[TASK INPUT Boundary: Start]
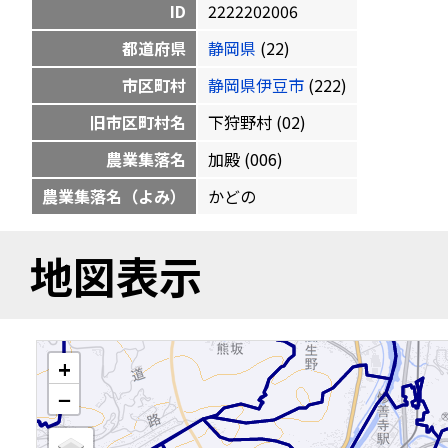
ID
2222202006
都道府県
静岡県
(22)
市区町村
静岡県伊豆市
(222)
旧市区町村名
下狩野村 (02)
農業集落名
加殿 (006)
農業集落名（よみ）
かどの
地図表示
+
−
[TASK INPUT Boundary: End]
Could you echo back every line of text from all of the entries above, word for word, leaving the pictures out?

[REPLY TO THE TASK]:
ID
2222202006
都道府県
静岡県
(22)
市区町村
静岡県伊豆市
(222)
旧市区町村名
下狩野村 (02)
農業集落名
加殿 (006)
農業集落名（よみ）
かどの
地図表示
+
−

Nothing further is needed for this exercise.